Published Jan 28, 2015
MA Nurse
676 Posts
Hello everyone. I haven't posted here in a long time. I have worked in NICU for almost 25 years. I am really burned out. Although I have had many rewarding experiences, the stress is outweighing the good things. My commute is awful. I am always relying on overtime. I am a single mom now and I only have my income to rely on at this time.
So, I accepted a job in a call center full time as an advice nurse. I need the guaranteed hours and the commute is better. I am nervous, but excited. I am not happy about leaving the coworkers I like...but some of the difficult ones are making my job miserable.
I hear sometimes how nurses think Advice nurses who are at a desk all day are not working as hard as a floor/ICU nurse. My coworkers have said even a monkey could be an advice nurse. Wow. This nurse worked in a call center before. I was thinking I should get a monkey scrub top and wear it in her honor. lol.
So has anyone here made a big change into a totally different nursing field? Any thought, comments, advice would be helpful. I don't deal well with change sometimes, but I think I will be ok. I can always look into another job if this one doesn't work. I start in March. Also, when I went on the tour of the call center there were 2 people giving massages to the nurses. That alone is enough to make me want to work there!
Thanks for listening
BSNbeauty, BSN, RN
1,939 Posts
You have to do what is best for you and your family. Embrace this new change. Don't listen to the naysayers.
LadyFree28, BSN, LPN, RN
8,429 Posts
THIS.
Not everyone is meant to know your future endeavors, especially in high stress jobs where peers may feel trapped and see no end in sight.

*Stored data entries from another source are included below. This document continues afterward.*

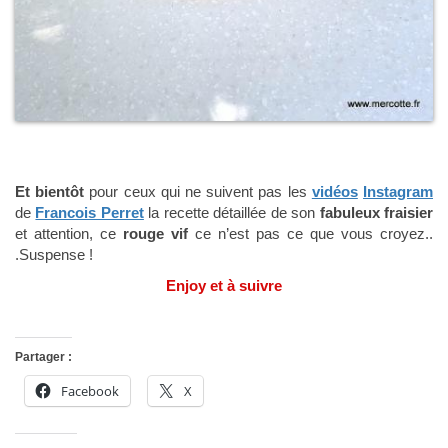
Et bientôt
pour ceux qui ne suivent pas les
vidéos
Instagram
de
Francois Perret
la recette détaillée de son
fabuleux fraisier
et attention, ce
rouge vif
ce n’est pas ce que vous croyez..
.Suspense !
Enjoy et à suivre
Partager :
Facebook
X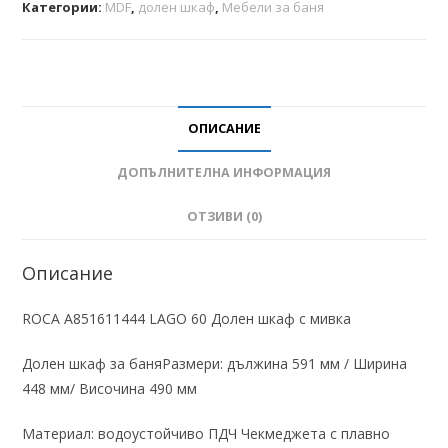
Категории:
MDF
,
долен шкаф
,
Мебели за баня
ОПИСАНИЕ
ДОПЪЛНИТЕЛНА ИНФОРМАЦИЯ
ОТЗИВИ (0)
Описание
ROCA A851611444 LAGO 60 Долен шкаф с мивка
Долен шкаф за баняРазмери: дължина 591 мм / Ширина
448 мм/ Височина 490 мм
Материал: водоустойчиво ПДЧ Чекмеджета с плавно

Sending positive vibes for success at your new position!
Graduatenurse14
630 Posts
My coworkers have said even a monkey could be an advice nurse. Wow. This nurse worked in a call center before.
No doubt at all that she thought that she was the smartest monkey when she worked in a call center and I'll bet she thinks she's the smartest on your unit too.
Good luck!! As was said, do what's best for you and your family!!
Ha ha....you are so right graduate nurse. Geez...some nurses can be so rude. It's really sad.
Ah, nurses are mere mortals, after all.
And some are just plain evil. Seriously. Not all nurses are good people.
I post with brevity. I have stories for days on when I was younger and a tech and stated that I wanted to have two specialties as a nurse; a peer told me "you can't do that"; fast forward years later, guess what? that particular person happened to be present when I was explaining that *gasp* indeed worked in two specialties!
I don't take stock on humankind's faults and level of "evilness", especially when most of it is based out of their own shortcomings and fears; hence, the "mere mortals" statement...
ok. thanks for the explanation. sometimes the written word is hard to decipher. I am just burned out with some coworkers.
i need to work on not being offended by comments. this particular nurse is very difficult.
SHGR, MSN, RN, CNS
1 Article; 1,406 Posts
Telephonic nursing is indeed challenging. You can't just pull the covers off of someone and do a head to toe. All you have is what they sound like on the phone. If you have access to the chart, that makes life so much easier.
You will get suicide calls, all kinds of psych, all kinds of everything. You will have calls that use every bit of what you know. You will save lives, trust me.
Wow, now I am more nervous. Have you done telephonic nursing?
Yes, telephone triage and telephonic case management. It takes some getting used to. It is real nursing.